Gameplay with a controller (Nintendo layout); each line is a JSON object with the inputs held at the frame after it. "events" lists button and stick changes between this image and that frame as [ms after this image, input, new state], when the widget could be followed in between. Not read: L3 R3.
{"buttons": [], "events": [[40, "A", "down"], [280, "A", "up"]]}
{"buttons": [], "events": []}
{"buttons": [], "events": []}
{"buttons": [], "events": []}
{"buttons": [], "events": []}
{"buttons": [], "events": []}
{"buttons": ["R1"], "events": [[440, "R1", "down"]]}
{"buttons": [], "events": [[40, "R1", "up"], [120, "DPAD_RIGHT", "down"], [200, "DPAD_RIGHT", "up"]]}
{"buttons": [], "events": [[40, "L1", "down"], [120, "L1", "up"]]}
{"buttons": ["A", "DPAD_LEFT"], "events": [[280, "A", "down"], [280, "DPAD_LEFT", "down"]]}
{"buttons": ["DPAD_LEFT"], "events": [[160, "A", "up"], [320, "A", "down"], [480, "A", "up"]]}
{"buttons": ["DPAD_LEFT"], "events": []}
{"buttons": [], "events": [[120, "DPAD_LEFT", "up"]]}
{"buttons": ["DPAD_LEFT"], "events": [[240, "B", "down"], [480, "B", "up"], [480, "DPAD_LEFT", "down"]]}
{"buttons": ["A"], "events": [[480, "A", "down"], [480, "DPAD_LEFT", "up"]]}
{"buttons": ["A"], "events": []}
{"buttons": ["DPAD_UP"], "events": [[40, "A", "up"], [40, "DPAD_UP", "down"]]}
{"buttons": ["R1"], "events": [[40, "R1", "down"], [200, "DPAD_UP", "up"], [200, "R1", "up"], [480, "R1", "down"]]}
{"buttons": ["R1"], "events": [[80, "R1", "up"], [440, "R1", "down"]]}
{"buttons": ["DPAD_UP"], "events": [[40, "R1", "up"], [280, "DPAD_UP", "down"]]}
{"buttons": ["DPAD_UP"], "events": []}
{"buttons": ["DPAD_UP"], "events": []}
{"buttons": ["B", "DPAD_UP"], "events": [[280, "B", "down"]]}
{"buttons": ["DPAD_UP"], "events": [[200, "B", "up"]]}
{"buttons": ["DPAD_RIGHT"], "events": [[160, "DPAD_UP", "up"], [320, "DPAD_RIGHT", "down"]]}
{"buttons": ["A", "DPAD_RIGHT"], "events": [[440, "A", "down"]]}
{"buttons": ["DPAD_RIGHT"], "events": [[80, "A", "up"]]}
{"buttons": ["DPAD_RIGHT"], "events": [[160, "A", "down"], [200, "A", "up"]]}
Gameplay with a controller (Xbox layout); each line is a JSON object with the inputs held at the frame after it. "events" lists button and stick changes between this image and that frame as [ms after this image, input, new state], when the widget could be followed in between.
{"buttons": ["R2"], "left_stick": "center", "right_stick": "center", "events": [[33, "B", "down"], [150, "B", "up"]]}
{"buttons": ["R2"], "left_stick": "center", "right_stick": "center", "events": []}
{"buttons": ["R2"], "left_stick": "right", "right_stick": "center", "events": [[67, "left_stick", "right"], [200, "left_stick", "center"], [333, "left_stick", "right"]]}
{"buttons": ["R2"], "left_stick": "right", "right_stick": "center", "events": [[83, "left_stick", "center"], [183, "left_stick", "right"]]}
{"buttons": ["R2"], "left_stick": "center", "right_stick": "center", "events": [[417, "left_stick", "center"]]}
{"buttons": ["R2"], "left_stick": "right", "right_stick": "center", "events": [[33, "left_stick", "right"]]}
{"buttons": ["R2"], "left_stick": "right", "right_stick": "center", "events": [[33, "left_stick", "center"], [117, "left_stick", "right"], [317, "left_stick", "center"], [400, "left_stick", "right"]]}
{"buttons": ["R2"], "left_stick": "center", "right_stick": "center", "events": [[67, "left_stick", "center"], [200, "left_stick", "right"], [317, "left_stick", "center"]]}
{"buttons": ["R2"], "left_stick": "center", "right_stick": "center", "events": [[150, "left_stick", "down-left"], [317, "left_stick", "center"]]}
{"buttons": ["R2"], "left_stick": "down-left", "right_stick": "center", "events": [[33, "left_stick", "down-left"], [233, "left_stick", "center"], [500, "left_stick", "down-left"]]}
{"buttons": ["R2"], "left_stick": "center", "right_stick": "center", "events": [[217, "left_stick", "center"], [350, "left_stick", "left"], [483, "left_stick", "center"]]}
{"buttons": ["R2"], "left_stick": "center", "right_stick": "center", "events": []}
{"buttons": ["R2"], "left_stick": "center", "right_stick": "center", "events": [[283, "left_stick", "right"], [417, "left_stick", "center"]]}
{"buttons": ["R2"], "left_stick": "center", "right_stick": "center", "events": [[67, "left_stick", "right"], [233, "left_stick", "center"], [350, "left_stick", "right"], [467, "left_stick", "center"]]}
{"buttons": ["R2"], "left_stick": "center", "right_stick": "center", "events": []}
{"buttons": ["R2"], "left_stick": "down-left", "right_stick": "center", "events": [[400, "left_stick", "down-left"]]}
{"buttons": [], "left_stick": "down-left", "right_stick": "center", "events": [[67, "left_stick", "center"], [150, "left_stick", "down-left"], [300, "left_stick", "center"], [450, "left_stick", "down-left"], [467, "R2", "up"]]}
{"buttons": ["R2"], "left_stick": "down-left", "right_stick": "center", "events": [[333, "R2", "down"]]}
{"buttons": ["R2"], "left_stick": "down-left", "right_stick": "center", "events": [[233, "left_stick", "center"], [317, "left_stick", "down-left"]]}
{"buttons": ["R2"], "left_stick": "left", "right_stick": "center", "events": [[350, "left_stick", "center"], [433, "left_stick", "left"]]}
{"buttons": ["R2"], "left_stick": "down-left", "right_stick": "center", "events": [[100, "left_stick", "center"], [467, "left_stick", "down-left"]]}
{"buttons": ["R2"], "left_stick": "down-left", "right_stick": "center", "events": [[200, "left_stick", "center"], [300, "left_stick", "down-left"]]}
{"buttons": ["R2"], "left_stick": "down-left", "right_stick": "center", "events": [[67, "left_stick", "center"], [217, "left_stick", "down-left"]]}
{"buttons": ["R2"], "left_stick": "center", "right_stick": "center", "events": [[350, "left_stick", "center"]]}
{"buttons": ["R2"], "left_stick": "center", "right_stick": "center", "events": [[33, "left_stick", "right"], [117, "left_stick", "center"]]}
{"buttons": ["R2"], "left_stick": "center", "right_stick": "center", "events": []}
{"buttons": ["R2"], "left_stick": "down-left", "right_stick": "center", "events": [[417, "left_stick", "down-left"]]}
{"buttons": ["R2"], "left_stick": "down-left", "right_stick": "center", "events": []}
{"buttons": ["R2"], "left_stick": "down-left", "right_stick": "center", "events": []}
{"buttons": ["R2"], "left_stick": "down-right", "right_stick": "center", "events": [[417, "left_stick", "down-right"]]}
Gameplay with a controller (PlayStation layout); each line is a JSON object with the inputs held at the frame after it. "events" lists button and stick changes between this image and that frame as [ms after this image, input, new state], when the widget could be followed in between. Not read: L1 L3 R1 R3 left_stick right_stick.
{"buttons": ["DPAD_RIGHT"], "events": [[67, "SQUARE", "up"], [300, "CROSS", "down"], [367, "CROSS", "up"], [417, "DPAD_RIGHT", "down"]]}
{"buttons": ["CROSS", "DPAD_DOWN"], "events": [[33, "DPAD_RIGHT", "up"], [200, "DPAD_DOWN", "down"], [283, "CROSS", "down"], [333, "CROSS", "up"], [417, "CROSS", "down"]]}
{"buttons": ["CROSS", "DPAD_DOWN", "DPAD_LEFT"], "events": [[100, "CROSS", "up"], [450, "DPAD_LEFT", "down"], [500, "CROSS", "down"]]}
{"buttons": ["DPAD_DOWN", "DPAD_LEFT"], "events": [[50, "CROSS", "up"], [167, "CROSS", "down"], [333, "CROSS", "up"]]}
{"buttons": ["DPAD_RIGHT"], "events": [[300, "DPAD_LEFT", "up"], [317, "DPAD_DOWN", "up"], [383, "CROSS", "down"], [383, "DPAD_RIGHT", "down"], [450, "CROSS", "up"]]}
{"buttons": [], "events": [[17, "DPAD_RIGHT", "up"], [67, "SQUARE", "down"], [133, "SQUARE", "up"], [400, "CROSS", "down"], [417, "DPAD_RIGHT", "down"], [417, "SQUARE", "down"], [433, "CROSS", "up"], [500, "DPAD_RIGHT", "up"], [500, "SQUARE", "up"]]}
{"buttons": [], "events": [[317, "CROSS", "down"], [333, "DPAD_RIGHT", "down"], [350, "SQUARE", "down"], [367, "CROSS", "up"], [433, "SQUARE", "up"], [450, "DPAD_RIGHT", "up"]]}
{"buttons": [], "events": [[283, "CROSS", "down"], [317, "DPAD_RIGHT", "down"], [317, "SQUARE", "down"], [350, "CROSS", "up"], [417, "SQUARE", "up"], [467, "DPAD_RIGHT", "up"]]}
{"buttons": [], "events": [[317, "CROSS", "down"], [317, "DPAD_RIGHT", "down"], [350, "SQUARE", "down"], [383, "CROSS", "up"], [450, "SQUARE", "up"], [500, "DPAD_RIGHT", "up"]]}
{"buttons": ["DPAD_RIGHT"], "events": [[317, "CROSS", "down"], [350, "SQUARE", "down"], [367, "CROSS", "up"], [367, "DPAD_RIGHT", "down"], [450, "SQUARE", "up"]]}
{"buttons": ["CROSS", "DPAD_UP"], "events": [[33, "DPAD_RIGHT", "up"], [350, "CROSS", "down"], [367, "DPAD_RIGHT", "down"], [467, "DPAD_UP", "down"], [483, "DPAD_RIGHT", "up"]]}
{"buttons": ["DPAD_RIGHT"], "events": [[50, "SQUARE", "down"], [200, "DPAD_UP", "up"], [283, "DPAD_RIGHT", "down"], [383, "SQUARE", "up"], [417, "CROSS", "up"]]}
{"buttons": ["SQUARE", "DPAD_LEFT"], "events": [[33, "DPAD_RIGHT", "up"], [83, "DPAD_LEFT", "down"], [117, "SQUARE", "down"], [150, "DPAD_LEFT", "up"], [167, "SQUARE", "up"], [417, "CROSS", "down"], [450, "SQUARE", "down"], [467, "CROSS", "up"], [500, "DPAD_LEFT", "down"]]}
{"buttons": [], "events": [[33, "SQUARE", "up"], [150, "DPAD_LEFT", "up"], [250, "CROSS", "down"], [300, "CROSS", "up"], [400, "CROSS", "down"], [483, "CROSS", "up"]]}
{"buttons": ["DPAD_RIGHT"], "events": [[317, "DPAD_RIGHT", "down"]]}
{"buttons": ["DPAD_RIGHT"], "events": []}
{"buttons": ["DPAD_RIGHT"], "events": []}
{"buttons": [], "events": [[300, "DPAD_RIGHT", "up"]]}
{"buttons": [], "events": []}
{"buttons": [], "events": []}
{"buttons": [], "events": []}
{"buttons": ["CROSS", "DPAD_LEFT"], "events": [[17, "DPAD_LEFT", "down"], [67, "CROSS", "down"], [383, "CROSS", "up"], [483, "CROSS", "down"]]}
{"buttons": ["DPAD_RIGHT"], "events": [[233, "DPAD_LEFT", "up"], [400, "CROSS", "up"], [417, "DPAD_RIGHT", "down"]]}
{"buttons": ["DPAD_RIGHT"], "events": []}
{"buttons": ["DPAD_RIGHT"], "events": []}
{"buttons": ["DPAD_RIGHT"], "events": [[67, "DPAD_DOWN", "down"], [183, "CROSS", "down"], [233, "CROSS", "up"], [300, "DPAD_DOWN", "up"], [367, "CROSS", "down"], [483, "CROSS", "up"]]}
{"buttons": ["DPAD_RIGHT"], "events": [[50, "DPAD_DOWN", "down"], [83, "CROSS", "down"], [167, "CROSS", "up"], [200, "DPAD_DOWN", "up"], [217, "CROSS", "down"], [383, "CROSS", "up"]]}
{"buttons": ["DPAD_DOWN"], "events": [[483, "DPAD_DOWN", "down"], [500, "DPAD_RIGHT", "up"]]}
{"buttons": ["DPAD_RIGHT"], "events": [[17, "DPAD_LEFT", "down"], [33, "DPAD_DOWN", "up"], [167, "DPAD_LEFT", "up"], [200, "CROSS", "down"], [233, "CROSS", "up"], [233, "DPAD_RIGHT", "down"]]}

:::::

● WORK TASK:
Copy each line from the entries above that has the word "state" in it.

● WRITTEN SOLUTION:
Gameplay with a controller (Nintendo layout); each line is a JSON object with the inputs held at the frame after it. "events" lists button and stick changes between this image and that frame as [ms after this image, input, new state], when the widget could be followed in between. Not read: L3 R3.
Gameplay with a controller (Xbox layout); each line is a JSON object with the inputs held at the frame after it. "events" lists button and stick changes between this image and that frame as [ms after this image, input, new state], when the widget could be followed in between.
Gameplay with a controller (PlayStation layout); each line is a JSON object with the inputs held at the frame after it. "events" lists button and stick changes between this image and that frame as [ms after this image, input, new state], when the widget could be followed in between. Not read: L1 L3 R1 R3 left_stick right_stick.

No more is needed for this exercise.